While not Turpan heat, it’s still hitting low 40’s and with clear skies the sun is packing some punch. Ramadan is on, meaning the Muslim population are fasting during daylight hours and have taken on a decidedly lethargic attitude to everything. It’s contagious and a few hours of wandering the streets is enough to fog the mind and call for a siesta followed by a cold beer or two. There’s a good crowd in at the hostel, this pattern seems to continue for the next few days. I’m happy to turn down the pace a little after the last 10 days or so of constantly being on the move in the heat.

Lethargy – there’s a lot of it about
Street bazaar near the grand mosque

Evening brings more respectable temperatures and the day’s end to the fast kicks off with the opening of the night market street food, which the locals descend on with the vigour of hungry locusts. There’s all sorts of food on offer here, some recognisable, some not. I’m game to try just about anything including the sheep’s head, but I draw the line at stomach (bad experience in Morocco) and the “Fountain of Dysentery” – a dubious hose firing white liquid of some sort into the air and back into an entirely unsanitary looking trough. Good call as it happens, I meet someone later who tried this one and ended up three days in bed. It’s a noisy bustling affair, you squeeze onto tables where you can and get shouted at if you linger too long. Sensory overload.

The Fountain of Dysentery with special ameoba
Things-on-a-stick
The best meal $2 can buy …

China 13 – Silk Road 10 – A Hard Sleep and a Mysterious Canyon

Full photoset @ flick

I’ve arrived in Kuqa as a watery sun struggles to pierce the early morning smog. I’m a bit tired and grumpy from the overnight train due to sleep deprivation – it was an all-night circus going on with the Chinese lack of concept of personal space or consideration that people might be trying to sleep on a sleeper car, possibly so named from a Confucian sense of irony but I’m doubting that.

* [Provided data]
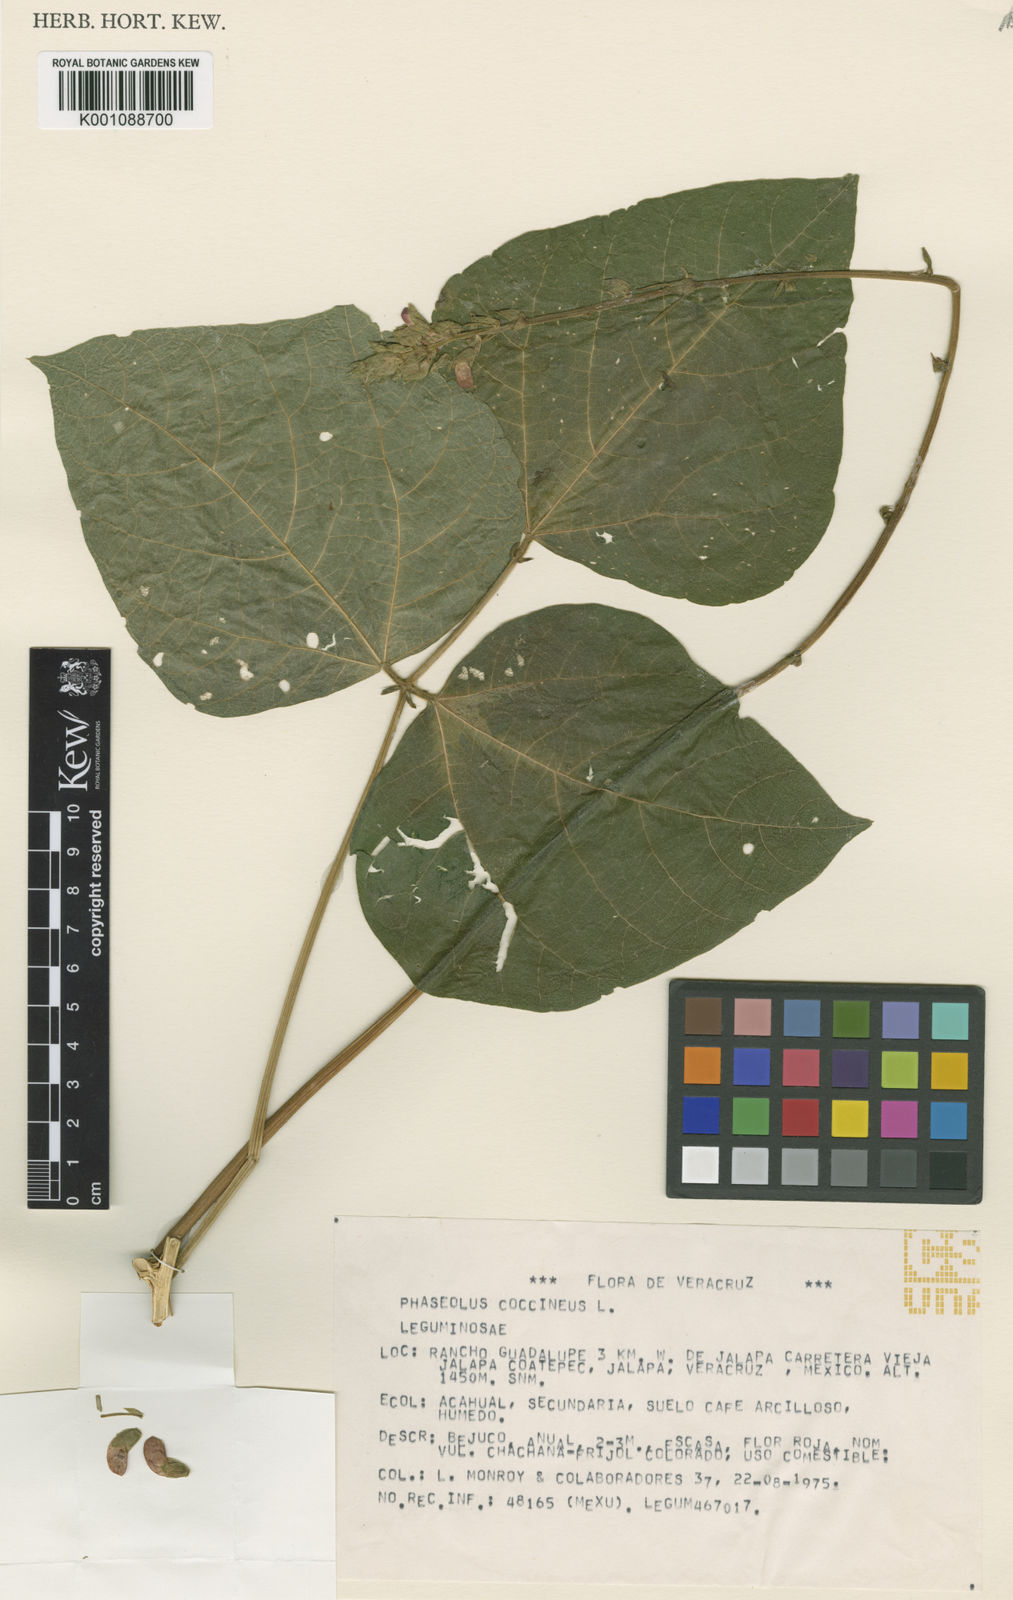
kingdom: Plantae
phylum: Tracheophyta
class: Magnoliopsida
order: Fabales
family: Fabaceae
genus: Phaseolus
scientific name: Phaseolus coccineus
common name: Runner bean
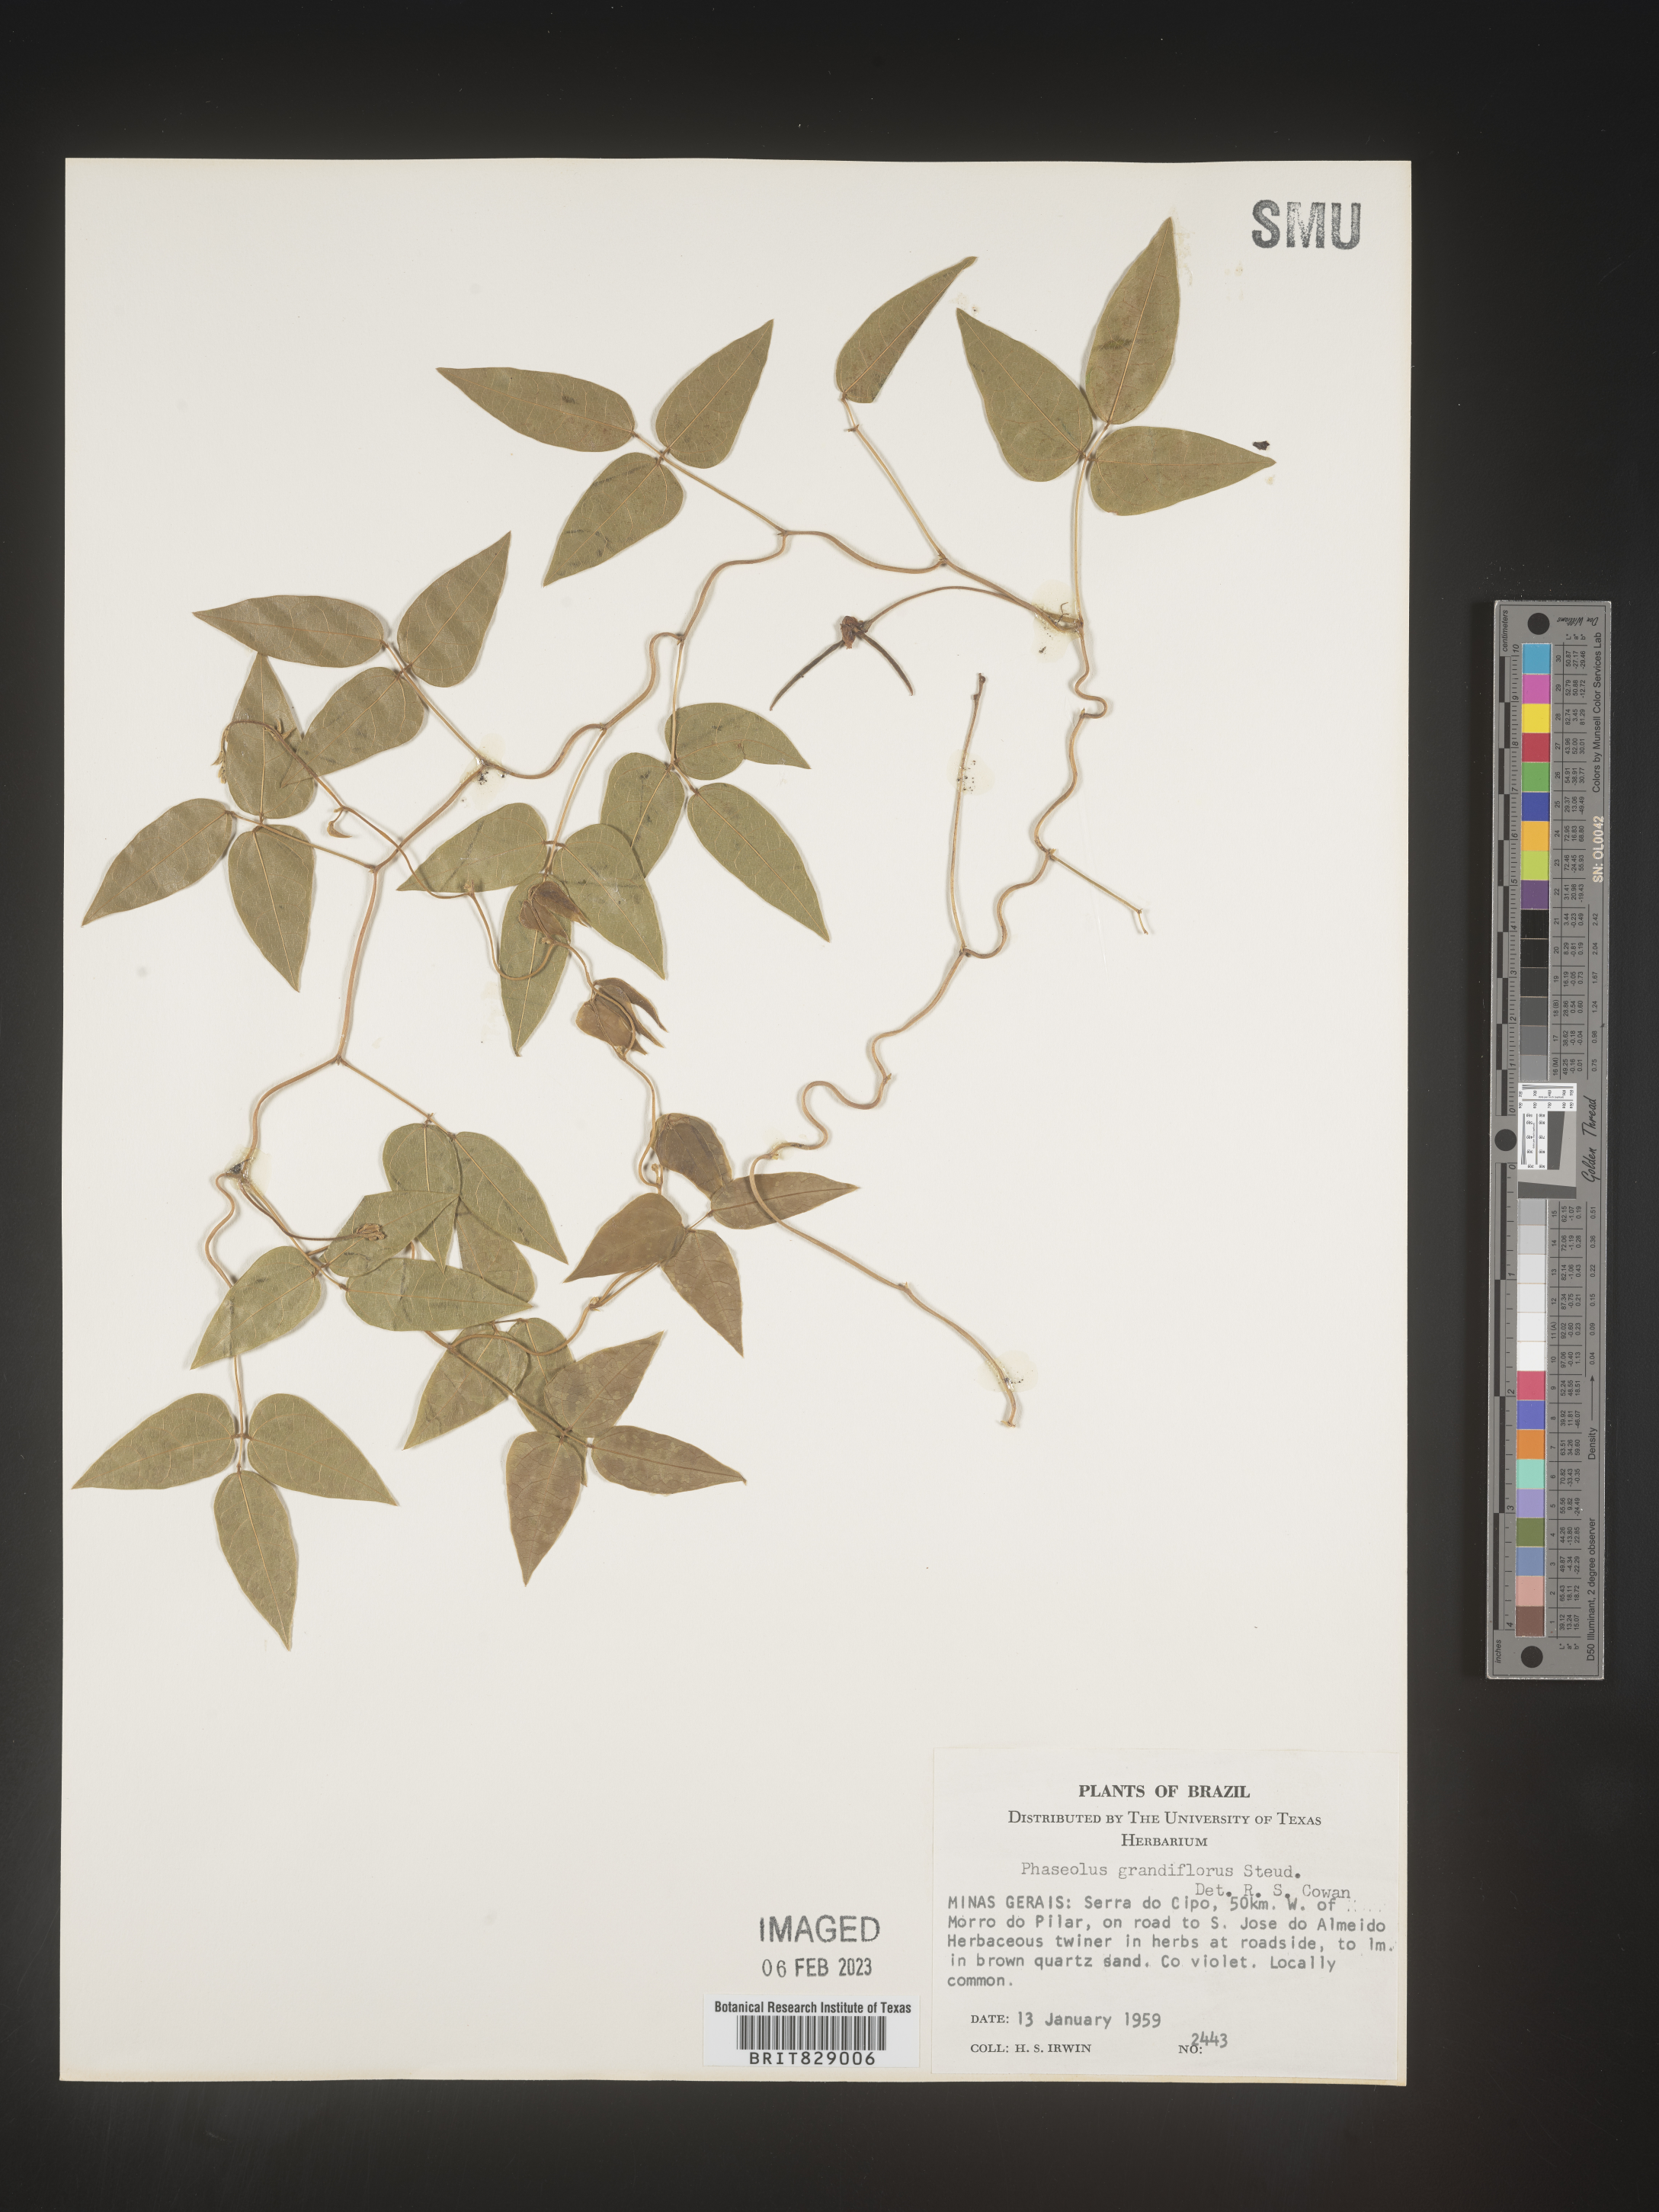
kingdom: Plantae
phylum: Tracheophyta
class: Magnoliopsida
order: Fabales
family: Fabaceae
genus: Phaseolus
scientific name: Phaseolus
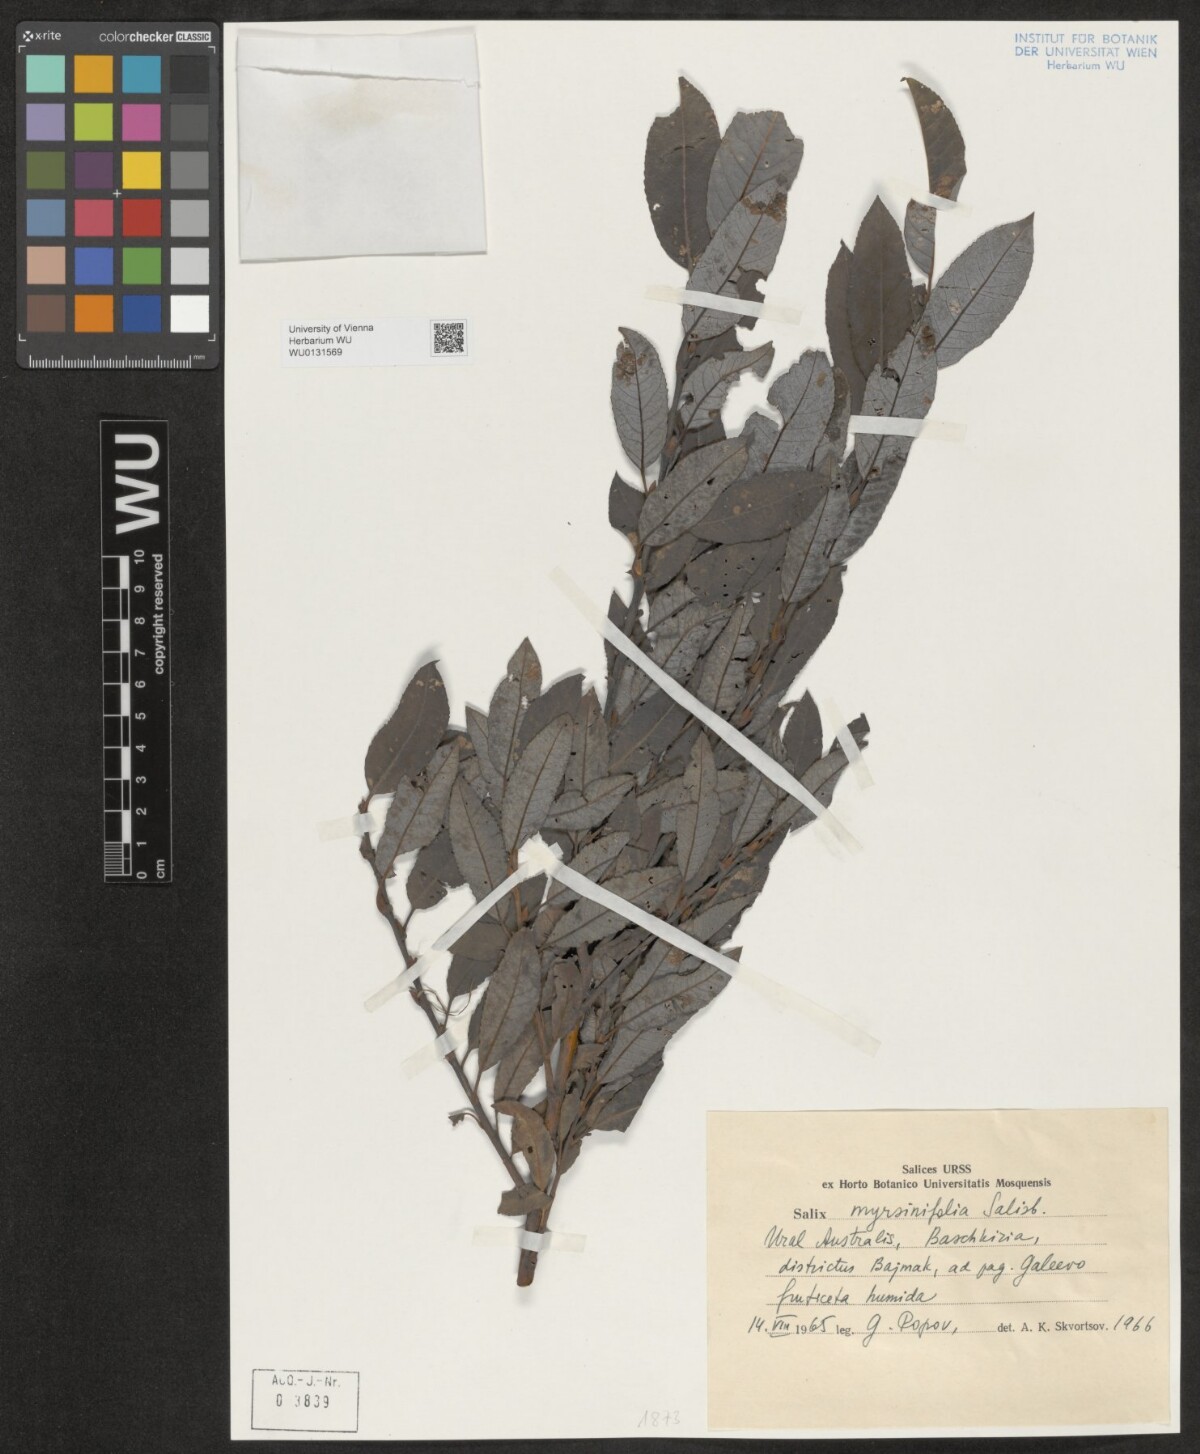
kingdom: Plantae
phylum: Tracheophyta
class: Magnoliopsida
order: Malpighiales
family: Salicaceae
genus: Salix
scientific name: Salix myrsinifolia
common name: Dark-leaved willow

* [To do]
(A) In the travel account, what happened to the person the writer later met who tried the "Fountain of Dysentery"?
(B) Continue the travel account from its final sentence, in the same first-person voice and tone.

* [Answers to each task]
(A) That person ended up spending three days in bed.

(B)
The hard sleeper cars are chicken coups set up in bays of two lots of three tiered bunks open to a narrow corridor the length of the carriage. It’s open game to have long conversations with someone at the other end of the carriage at a volume to overcome the distance, the noise of the train and the noise of other people doing the same. Add into this the curse of the Chinese mobile phone addiction which means people playing games and movies at competing volumes (nobody has heard of earphones seemingly) and the curious Chinese habit of a) watching your phone for a good minute while the ringtone plays at full volume before answering it and b) putting the phone on speaker mode then holding the speaker to your ear, then holding the phone out in front of you and yelling as loudly as possible (repeat this cycle for a good 15 minutes minimum). This went on all night.

Chinese hard sleeper carriage (chicken coup class)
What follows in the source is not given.